Seven-week CSO strike ends; NACO tours Europe; new inclusive offerings in Toronto, Edmonton, and Halifax; and more. Photo credit: H Edgar, Chicago Classical Review.
Chicago Symphony ends strike
The Chicago Symphony reached a five-year agreement last weekend, ending a strike which began March 10th. The deal followed meetings at City Hall with Mayor Rahm Emanuel, the Sun-Times reported. This was the first time in Mayor Emanuel's eight-year term that he attempted to broker a compromise in a labour dispute.
At issue in the seven-week strike was the CSO's pension, which will shift from a defined-benefit to defined-contribution plan, the NY Times reports. Wages will also increase in each of the five years: 2, 2, 2.5, 3.25, and 3.5% in the final year, which will bring base salaries to USD 181,272.
The NY Times reports:
The strike was also notable for the unusual involvement of the orchestra’s revered music director, Riccardo Muti, since conductors usually avoid seeming to take sides in labor disputes. But before the strike began, Mr. Muti wrote to the orchestra’s board and management, saying, “I am with the musicians,” and he later appeared with the players on the picket line.
Canadian orchestra news
A significant rent increase at Victoria's Royal Theatre, which would impact the Victoria Symphony and other arts groups, was postponed and will now take two years to go into effect, CBC News reported. Arts groups are advocating for more public consultation on funding and the impact of rent hikes.
The National Arts Centre Orchestra's May European tour, titled Crossings, will highlight contemporary Canadian composers, the Ottawa Citizen reports. With stops in London, Paris, Stockholm, Gothenburg, Copenhagen, Utrecht, and Saffron Walden, NACO will perform works by Ana Sokolovic and Jocelyn Morlock, along with more traditional fare by Ravel, Brahms, Mendelssohn, and Dvorak.

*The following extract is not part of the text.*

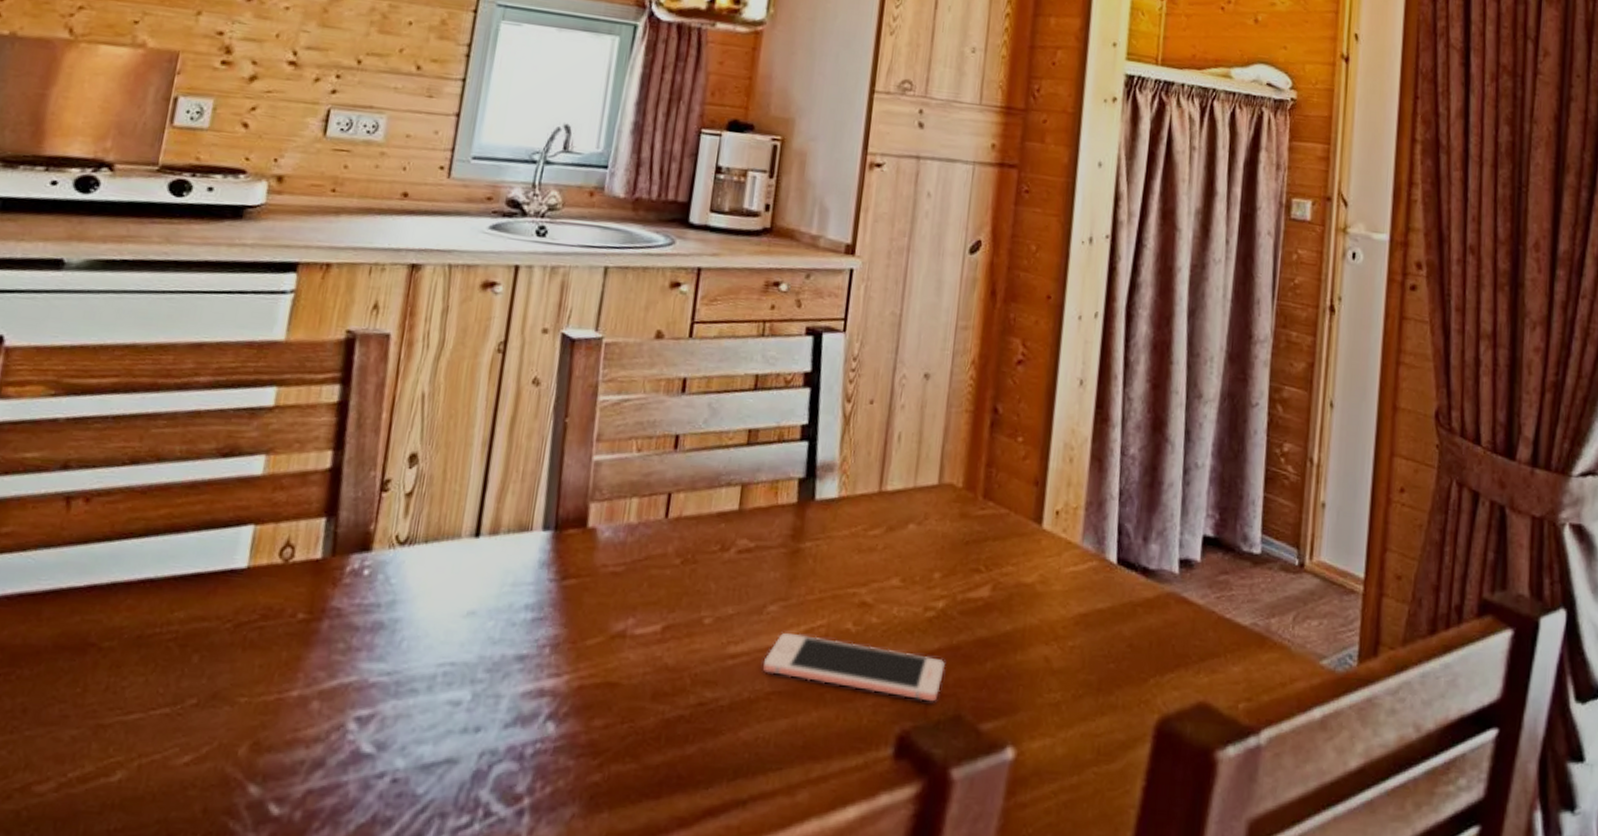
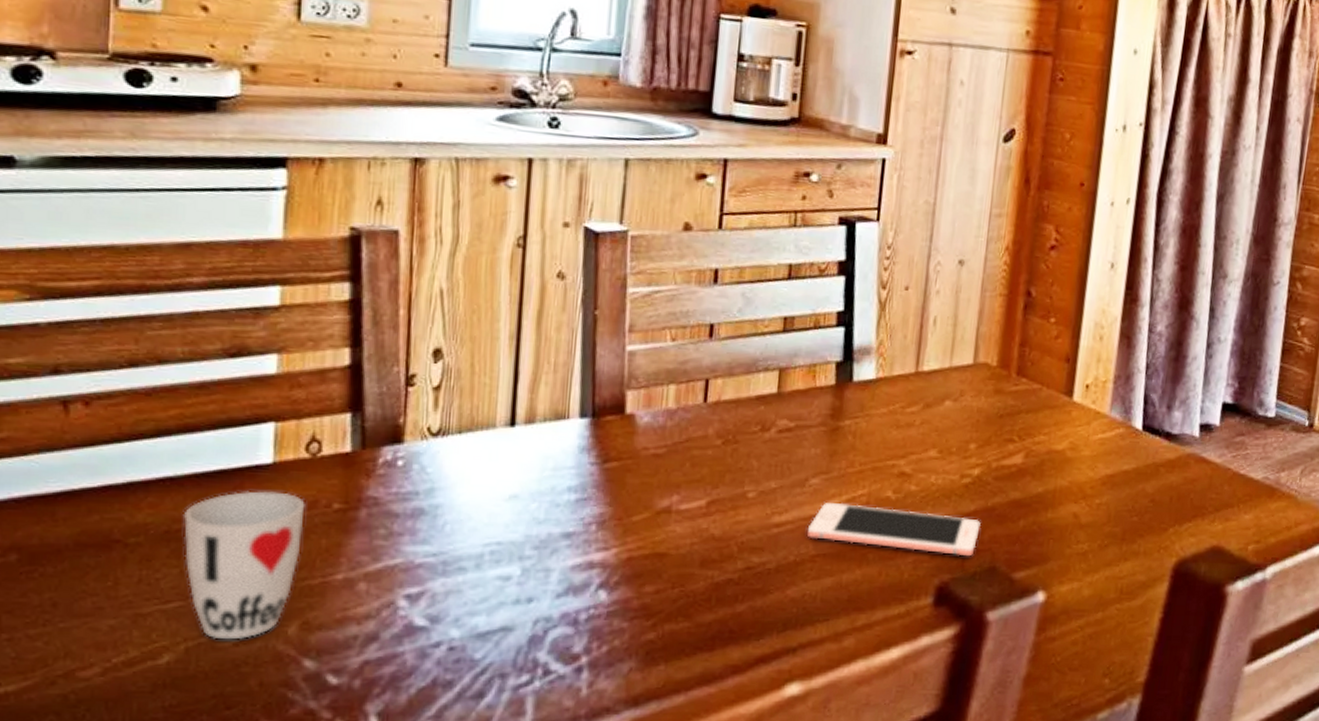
cup: none [150,596,272,759] -> present [183,490,305,640]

The Calgary Philharmonic will close its Under the Influence Festival this weekend with music by John Corigliano and Stravinsky's Rite of Spring, broadcast as a live-stream on Saturday evening, 7:30 MT. The YYScene blog previewed the festival. Last Thursday's concert featured a concerto performance by CPO principal percussionist Josh Jones, who recently recovered from cancer; Jones was interviewed by the Calgary Herald.
The Toronto Symphony recently offered its first 'relaxed performance', a concert specifically designed for neurodiverse audiences and those on the autism spectrum. TSO cellist Winona Zelenka wrote an opinion piece for Toronto.com explaining and applauding the initiative.
Similar events have already been programmed by other orchestras and arts presenters, including Symphony Nova Scotia, as the Chronicle Herald reports.
The Edmonton Symphony will feature drag performer and violinist Thorgy Thor on an upcoming concert, one of several drag performances at the Winspear Centre this season. CBC News reported on the growing acceptance of drag within mainstream culture.
The Saskatoon Symphony recently premiered a violin concerto written in 1938 by Heinz Moehn, best known as a music editor for Barenreiter, the StarPhoenix reported. Moehn's grandson, Johannes Dyring, moved to Saskatoon in 2015 and advocated for the work; it was performed by violinist Timothy Chooi.
The McGill Chamber Orchestra has assumed a new name, Orchestre classique de Montréal. The Montreal Gazette reports on the history behind the names.